Sie tunken ihr sozio-politisches Engagement in Pop, nutzen einen multinationalen Konzern und tauchen überall dort auf, wo sie auch ihr umsatzgetriebener Produktmanager gerne sieht. Sie spielen lieber auf Großveranstaltungen als in besetzten Häusern, ein Informationshappen, der durch schmackhafte Ummantelung die Masse erreicht, ist ihnen mehr wert als das ewige „Call & Response“ mit dem inneren Zirkel. Die tausendste Wiederauflage des zu Recht belächelten System-von-innen-aushöhlen also, nur dass die Asian Dub Foundation gut vorbereitet in den Rachen des Löwen springt.

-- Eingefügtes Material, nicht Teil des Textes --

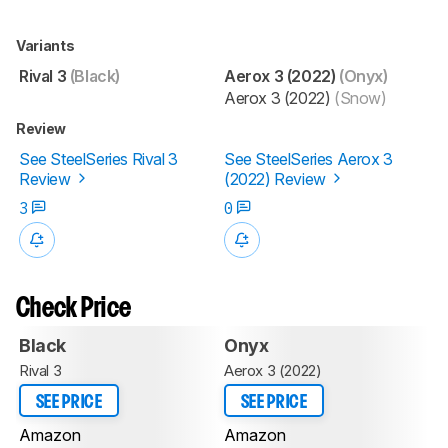
Variants
Rival 3
(Black)
Aerox 3 (2022)
(Onyx)
Aerox 3 (2022)
(Snow)
Review
See SteelSeries Rival 3
See SteelSeries Aerox 3
Review
(2022) Review
3
0
Check Price
Black
Onyx
Rival 3
Aerox 3 (2022)
SEE PRICE
SEE PRICE
Amazon
Amazon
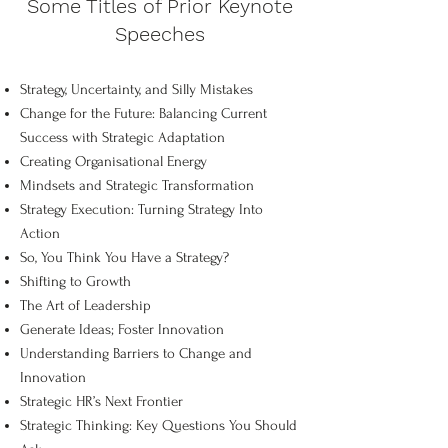
Some Titles of Prior Keynote
Speeches
Strategy, Uncertainty, and Silly Mistakes
Change for the Future: Balancing Current
Success with Strategic Adaptation
Creating Organisational Energy
Mindsets and Strategic Transformation
Strategy Execution: Turning Strategy Into
Action
So, You Think You Have a Strategy?
Shifting to Growth
The Art of Leadership
Generate Ideas; Foster Innovation
Understanding Barriers to Change and
Innovation
Strategic HR’s Next Frontier
Strategic Thinking: Key Questions You Should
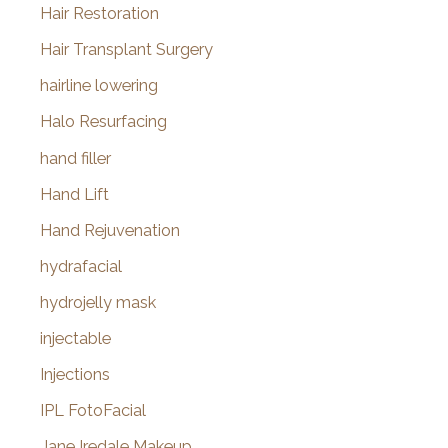
Hair Restoration
Hair Transplant Surgery
hairline lowering
Halo Resurfacing
hand filler
Hand Lift
Hand Rejuvenation
hydrafacial
hydrojelly mask
injectable
Injections
IPL FotoFacial
Jane Iredale Makeup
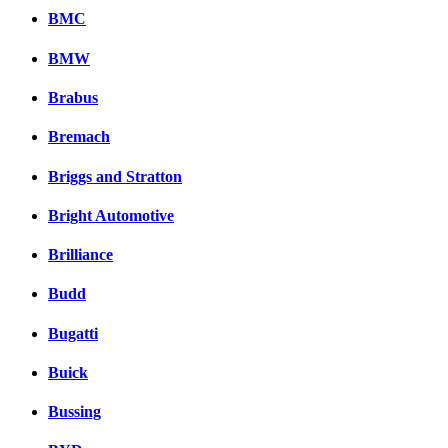
BMC
BMW
Brabus
Bremach
Briggs and Stratton
Bright Automotive
Brilliance
Budd
Bugatti
Buick
Bussing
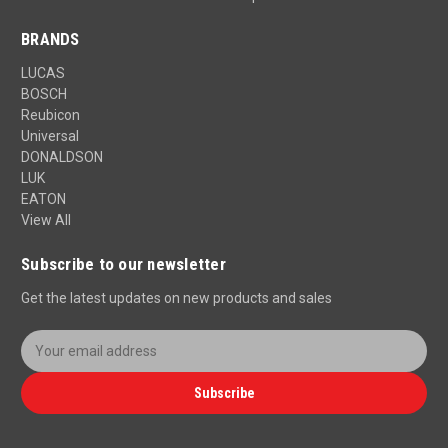
BRANDS
LUCAS
BOSCH
Reubicon
Universal
DONALDSON
LUK
EATON
View All
Subscribe to our newsletter
Get the latest updates on new products and sales
E
m
a
Subscribe
i
l
A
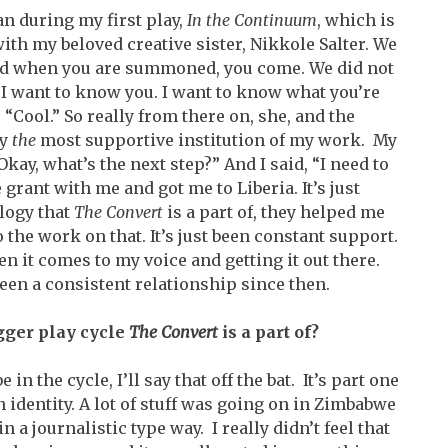
n during my first play,
In the Continuum
, which is
h my beloved creative sister, Nikkole Salter. We
d when you are summoned, you come. We did not
 “I want to know you. I want to know what you’re
, “Cool.” So really from there on, she, and the
ly
the
most supportive institution of my work. My
Okay, what’s the next step?” And I said, “I need to
 grant with me and got me to Liberia. It’s just
ilogy that
The Convert
is a part of, they helped me
 the work on that. It’s just been constant support.
en it comes to my voice and getting it out there.
een a consistent relationship since then.
igger play cycle
The Convert
is a part of?
n the cycle, I’ll say that off the bat. It’s part one
dentity. A lot of stuff was going on in Zimbabwe
n a journalistic type way. I really didn’t feel that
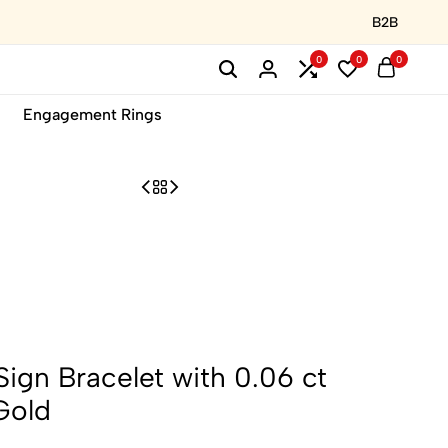
B2B
0
0
0
Engagement Rings
ign Bracelet with 0.06 ct
Gold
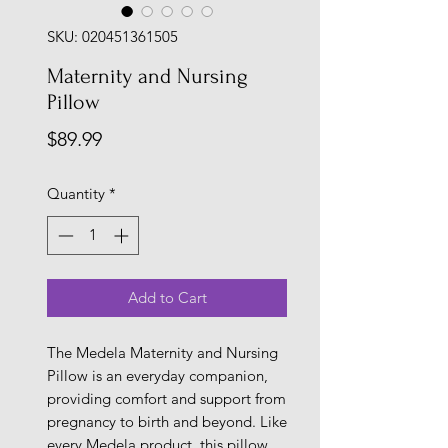
SKU: 020451361505
Maternity and Nursing
Pillow
Price
$89.99
Quantity
*
Add to Cart
The Medela Maternity and Nursing
Pillow is an everyday companion,
providing comfort and support from
pregnancy to birth and beyond. Like
every Medela product, this pillow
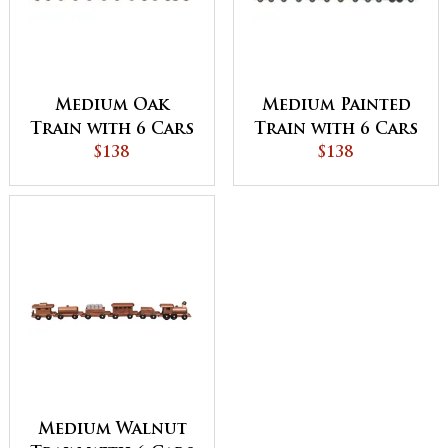
Medium Oak
Medium Painted
Train with 6 Cars
Train with 6 Cars
$138
$138
Medium Walnut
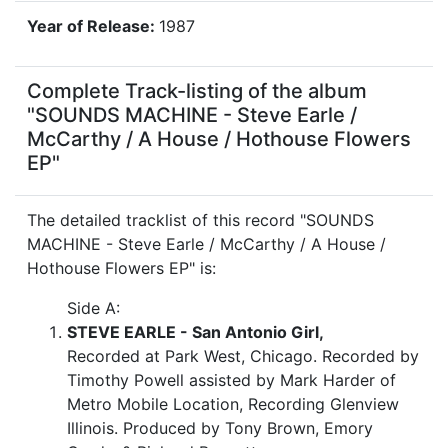
Year of Release:
1987
Complete Track-listing of the album
"SOUNDS MACHINE - Steve Earle /
McCarthy / A House / Hothouse Flowers
EP"
The detailed tracklist of this record "SOUNDS
MACHINE - Steve Earle / McCarthy / A House /
Hothouse Flowers EP" is:
Side A:
STEVE EARLE - San Antonio Girl,
Recorded at Park West, Chicago. Recorded by
Timothy Powell assisted by Mark Harder of
Metro Mobile Location, Recording Glenview
Illinois. Produced by Tony Brown, Emory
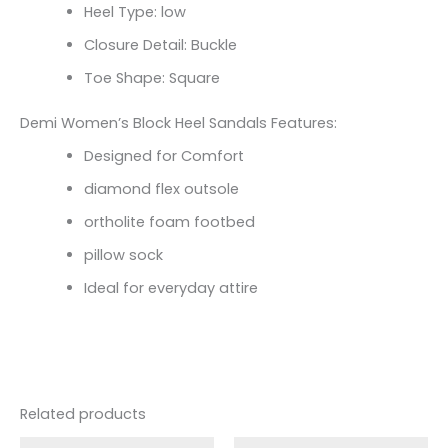
Heel Type: low
Closure Detail: Buckle
Toe Shape: Square
Demi Women’s Block Heel Sandals Features:
Designed for Comfort
diamond flex outsole
ortholite foam footbed
pillow sock
Ideal for everyday attire
Related products
Original
Current
Original
Current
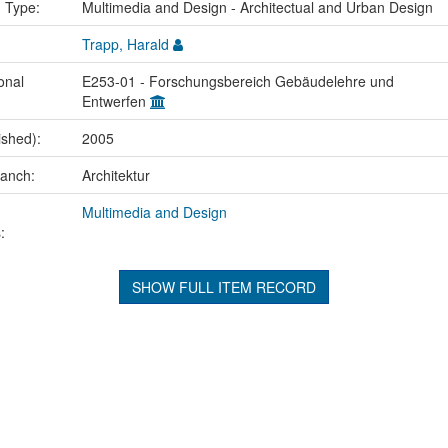
n Type:
Multimedia and Design - Architectual and Urban Design
Trapp, Harald
onal
E253-01 - Forschungsbereich Gebäudelehre und
Entwerfen
ished):
2005
ranch:
Architektur
Multimedia and Design
:
SHOW FULL ITEM RECORD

Community Music dieser schrecklich schöne Platten-Titel, ist erstmal nicht mehr als der Name jener privaten Londoner Bildungsorganisation, aus der die Gruppe entstammt. Bassist Dr. Das und Gitarrist Chandrasonic waren und sind dort Lehrende, Rapper/Sänger/Toaster Deedar Zaman ihr Schüler. Im Gespräch formuliert die Gruppe ihre Ansätze wie ein Pamphlet: „Unsere Aufgabe ist es, in verschiedene Orte und Strukturen hineinzugehen, um sie für alle, Asiaten, Schwarze, Frauen etc. zu öffnen und damit gegen ausgrenzende Monokulturen von Musik und Publikum anzugehen“, diktiert DJ Pandit G, der seinen Anspruch als Bürgerrechtsaktivist in Pop überführt hat. Und auch die alles entscheidende Frage, wie das falsche denn nun vom richtigen Engagement zu unterscheiden ist, wird eindeutig beantwortet: „Wenn Bands in ihrem Anspruch aufrichtig sind, dann spenden sie für die Zwecke, über die sie sprechen, promoten sie auf Konzerten und ihren Web-sites.“ Eine Praxis, in der die ADF absolute Höchstwerte erzielt: jeder kann hier andocken, der musikalische Ausbildungsarm der „ADF Education“ (ADFED) wie auch dessen politischer Ableger „ADFED“ (Information / Resource Centre) und die „Campaign Against Racism and Fascism“ steht on- und offline zur Verfügung und ist an ein internationales Netz linker Gruppierungen angebunden. Der ermüdende Weg des direkten Gesprächs am Info-Tisch gehört für die Fünf zum A und O ihrer Existenzberechtigung. Dass die gute Botschaft in ein wundersam stimmiges Miteinander von Dub, Hardcore und indischer Tradition gebettet ist und groovt wie die Hölle, dürfen wir getrost als lebensverlängernden Bonus akzeptieren.